What the task asks:
Set down exactly the lines below between the line holding "camera: 55 degrees left, 0 degrees up" and the line holding "turquoise binoculars [354,398,420,477]", inclusive; no other line belongs in the answer.

──────── Provided data

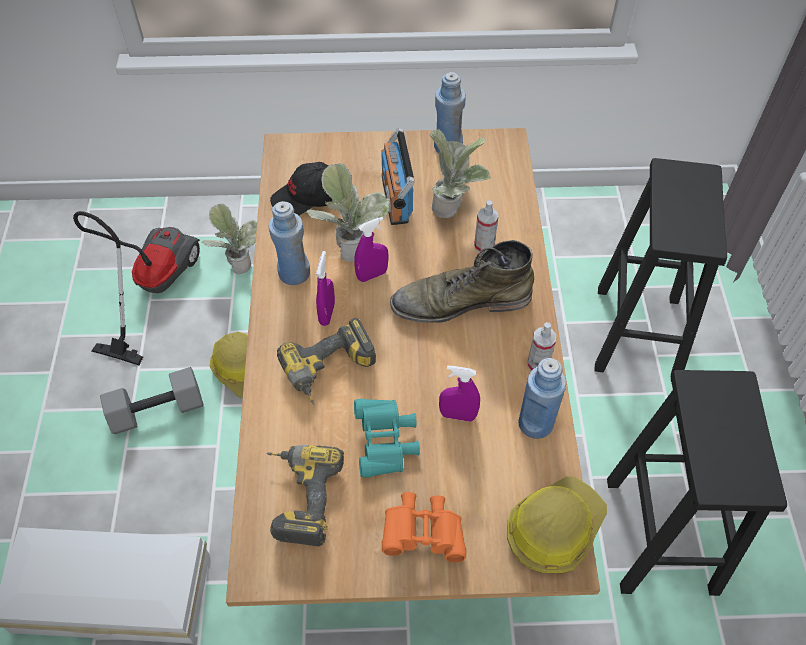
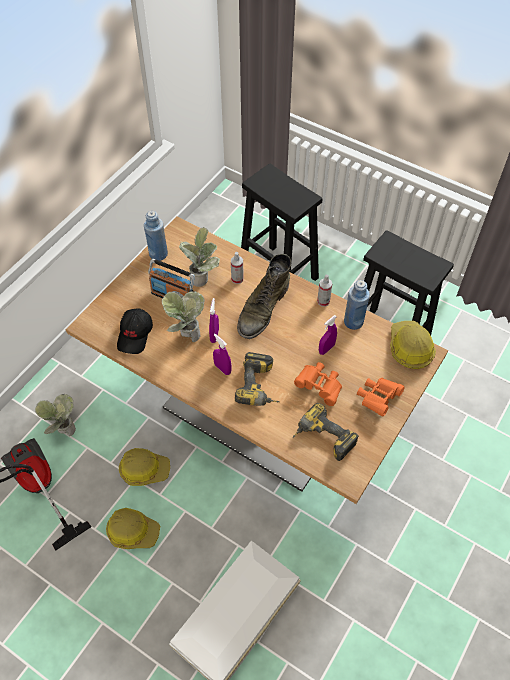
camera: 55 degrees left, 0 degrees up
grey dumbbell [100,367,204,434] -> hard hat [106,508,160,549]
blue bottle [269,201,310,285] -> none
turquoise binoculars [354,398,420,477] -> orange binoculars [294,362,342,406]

────────────────
──────── Provided data

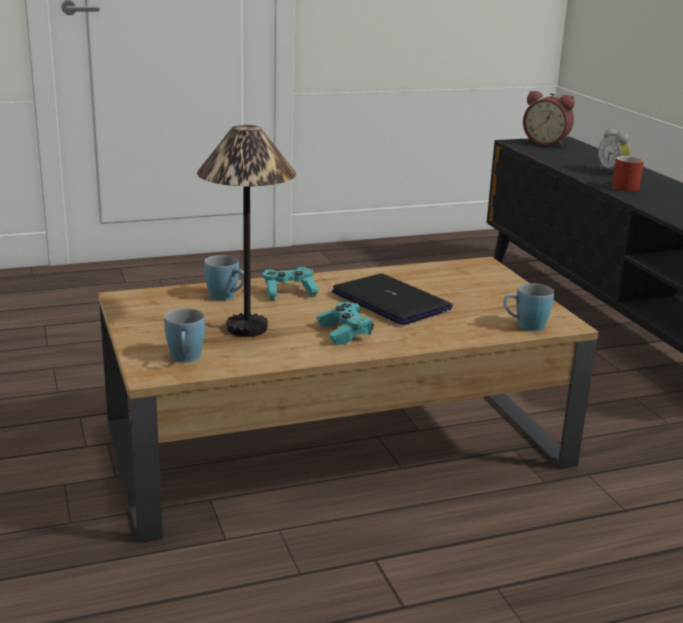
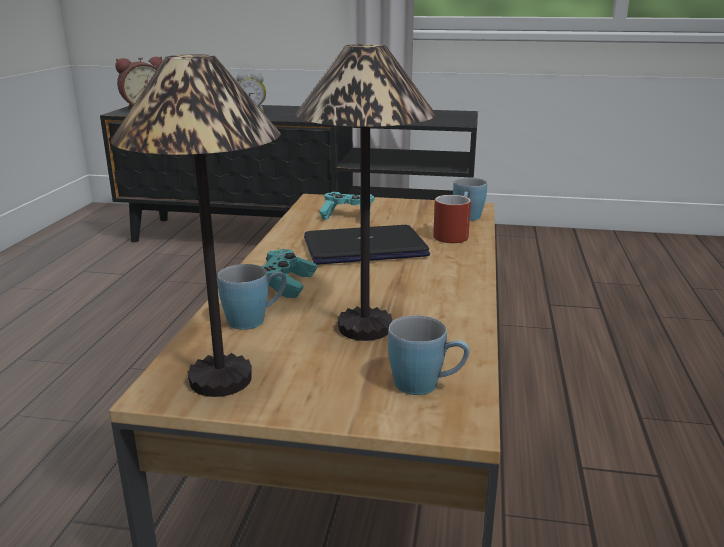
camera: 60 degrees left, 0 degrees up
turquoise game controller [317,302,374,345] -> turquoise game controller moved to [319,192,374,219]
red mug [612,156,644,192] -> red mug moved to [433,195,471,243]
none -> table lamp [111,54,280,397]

────────────────
──────── Provided data

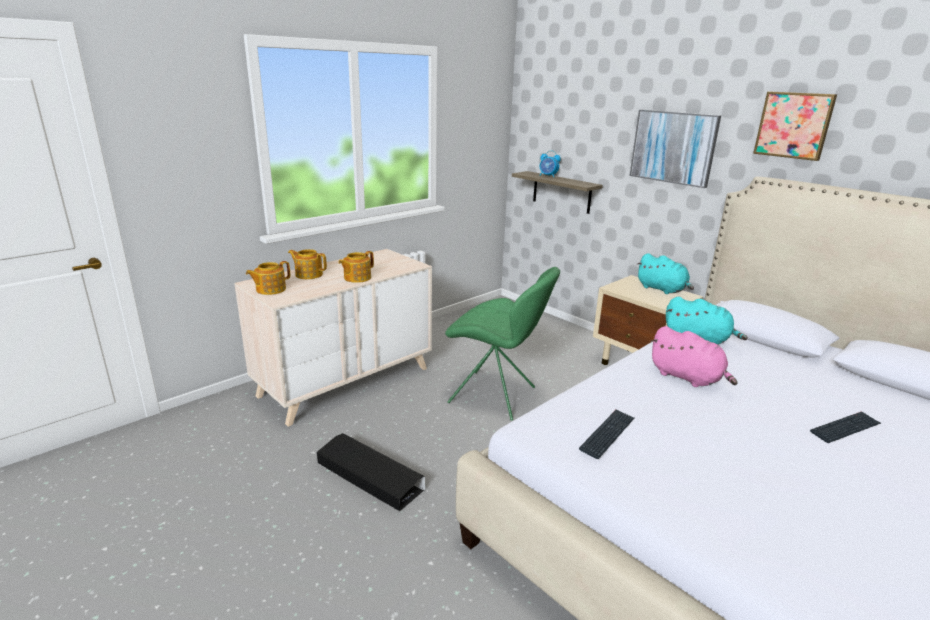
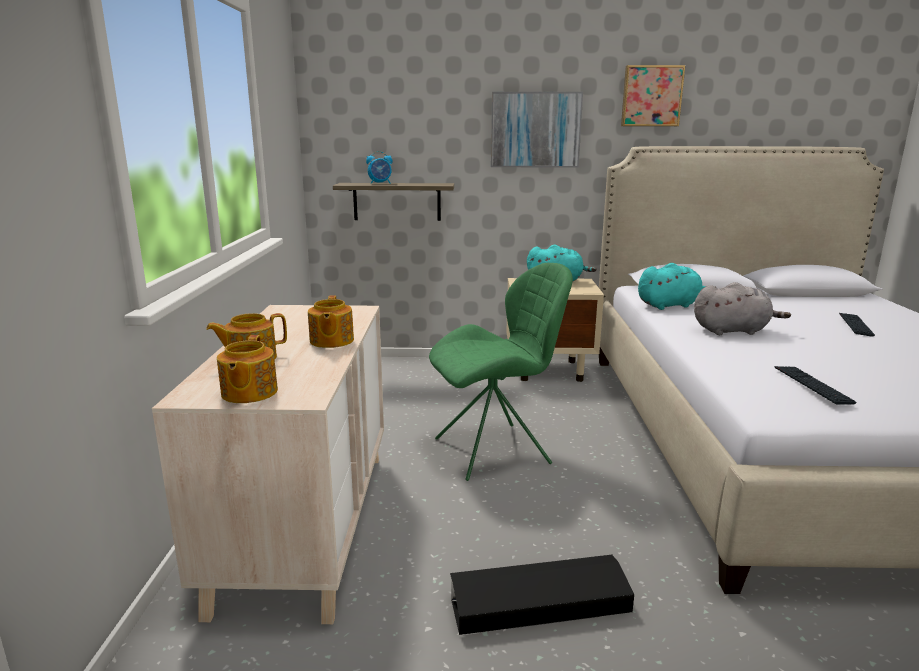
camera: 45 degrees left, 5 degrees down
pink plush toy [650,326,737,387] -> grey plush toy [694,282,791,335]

────────────────

Response for this exercise:
camera: 55 degrees left, 0 degrees up
grey dumbbell [100,367,204,434] -> hard hat [106,508,160,549]
blue bottle [269,201,310,285] -> none
turquoise binoculars [354,398,420,477] -> orange binoculars [294,362,342,406]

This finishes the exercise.